We read with great interest the study published by Jia et al., investigating the association between a healthy lifestyle and memory decline in older adults. The authors discussed a broad range of healthy lifestyle factors in this study which provides a valuable insight into the importance of maintaining a healthy lifestyle for slowing cognitive decline. We commend their findings showing that a healthy lifestyle does slow the rate of memory decline, even in those individuals who are genetically susceptible, harbouring variants in APOE ε4. This is of particular importance given that these risk factors are modifiable and relatively easy interventions to advise patients on numerous levels; through public health messaging and in primary and secondary care settings. In addition, in patients with APOE ε4 variants, these findings offer value in showing that these individuals can also modify their risk of cognitive decline. Thus, empowering patients in how they can reduce their risk of cognitive decline even with a non-modifiable risk factor.

However, we feel that the authors overlooked one key area of a healthy lifestyle that is important to consider with respect to cognitive decline; that being sleep and sleep hygiene. Long has it been known that issues with sleep are an all-cause risk factor for cognitive decline and dementia, as reviewed eloquently by Xu et al. [1] It is an interesting lifestyle parameter to consider given that sleep deprivation and sleep issues are also associated with food desire and appetite regulation which may negatively influence healthy food choices. [2,3] Other factors may also be affected by poor sleep quality such as desire or motivation to exercise and alcohol consumption. Therefore, we think it is vital to consider sleep as a lifestyle factor, as it is a confounding variable that is likely to influence other factors investigated in this study. It should also be highlighted that sleep is also a modifiable risk factor that is an easy intervention to advise patients on with respect to emphasising the importance of getting enough sleep and sleep hygiene practises.

Providing evidence for the association with slowing cognitive decline as well as promoting more healthy behaviours such as reduced desire to consume energy-dense, nutrient poor food would be of value.

Furthermore, information about sleep quality is easy to obtain from study participants in the form of questionnaires about average hours asleep per night, sleep hygiene related questions and reporting sleep disorders. The authors do highlight the drawbacks of this style of self-reporting data collection, so measurement errors should be taken into consideration when reporting any link between sleep and cognitive decline, as already discussed.

We support the authors in their conclusions of the lifestyle factors included in their study. We believe sleep to be an important consideration when observing lifestyle-related risk factors and cognitive decline.
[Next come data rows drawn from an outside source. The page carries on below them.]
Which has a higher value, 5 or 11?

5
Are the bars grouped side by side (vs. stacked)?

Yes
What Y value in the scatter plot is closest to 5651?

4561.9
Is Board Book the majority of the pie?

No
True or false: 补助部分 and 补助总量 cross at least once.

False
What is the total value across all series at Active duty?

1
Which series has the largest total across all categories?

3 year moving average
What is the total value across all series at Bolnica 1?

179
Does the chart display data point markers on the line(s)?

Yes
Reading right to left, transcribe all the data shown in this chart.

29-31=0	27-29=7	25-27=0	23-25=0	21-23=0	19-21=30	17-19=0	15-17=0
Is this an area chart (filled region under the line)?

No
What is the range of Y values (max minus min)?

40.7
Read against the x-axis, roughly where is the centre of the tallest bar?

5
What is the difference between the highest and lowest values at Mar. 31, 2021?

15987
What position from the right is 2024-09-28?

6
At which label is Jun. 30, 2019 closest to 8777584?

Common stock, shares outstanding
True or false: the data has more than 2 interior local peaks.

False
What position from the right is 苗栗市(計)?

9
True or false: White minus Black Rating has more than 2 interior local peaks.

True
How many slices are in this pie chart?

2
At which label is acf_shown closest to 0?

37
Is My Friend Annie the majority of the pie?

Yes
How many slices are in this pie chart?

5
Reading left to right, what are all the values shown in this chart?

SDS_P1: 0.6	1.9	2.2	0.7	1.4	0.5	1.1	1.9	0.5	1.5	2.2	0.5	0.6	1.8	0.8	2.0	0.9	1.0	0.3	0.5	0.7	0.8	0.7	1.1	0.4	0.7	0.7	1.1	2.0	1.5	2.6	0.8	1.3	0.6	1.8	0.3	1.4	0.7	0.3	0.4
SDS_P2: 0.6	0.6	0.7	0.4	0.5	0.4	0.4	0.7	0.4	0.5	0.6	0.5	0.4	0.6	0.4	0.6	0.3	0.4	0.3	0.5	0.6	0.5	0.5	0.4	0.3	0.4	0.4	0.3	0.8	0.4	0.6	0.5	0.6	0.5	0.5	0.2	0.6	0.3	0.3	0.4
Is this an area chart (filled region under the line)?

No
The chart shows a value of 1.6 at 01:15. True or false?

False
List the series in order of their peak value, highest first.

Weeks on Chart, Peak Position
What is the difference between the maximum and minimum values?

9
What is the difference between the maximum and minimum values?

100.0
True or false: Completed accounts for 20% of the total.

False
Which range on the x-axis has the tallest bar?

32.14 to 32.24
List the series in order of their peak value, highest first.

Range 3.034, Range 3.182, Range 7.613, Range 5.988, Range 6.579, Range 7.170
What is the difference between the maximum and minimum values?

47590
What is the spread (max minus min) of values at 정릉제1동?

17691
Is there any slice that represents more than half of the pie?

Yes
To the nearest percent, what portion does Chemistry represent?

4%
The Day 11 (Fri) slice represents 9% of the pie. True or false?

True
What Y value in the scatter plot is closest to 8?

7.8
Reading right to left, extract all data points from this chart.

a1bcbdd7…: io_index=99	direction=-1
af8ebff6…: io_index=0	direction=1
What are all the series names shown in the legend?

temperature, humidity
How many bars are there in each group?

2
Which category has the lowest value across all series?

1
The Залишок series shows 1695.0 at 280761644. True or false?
Obtaining this information would pivotal, particularly when looking at the contribution of sleep as an individual factor but also if sleep impacts other factors in this study. Not only would this provide evidence for sleep as a modifiable risk factor in memory decline but would help elucidate how impactful sleep is on other healthy behaviours and whether it compounds their effect. The authors highlight the need for more extensive investigations of a healthy lifestyle on cognitive decline, and we believe sleep to be an essential lifestyle factor to be considered in these future studies.

1) Xu, W. et al. (2020) ‘Sleep problems and risk of all-cause cognitive decline or dementia: an updated systematic review and meta-analysis’, Journal of Neurology, Neurosurgery & Psychiatry, 91(3), pp. 236–244.

2) Greer, S.M., Goldstein, A.N. and Walker, M.P. (2013) ‘The impact of sleep deprivation on food desire in the human brain’, Nature communications, 4, p. 2259.

3) Benjamins, J.S. et al. (2021) ‘The influence of acute partial sleep deprivation on liking, choosing and consuming high- and low-energy foods’, Food Quality and Preference, 88, p. 104074.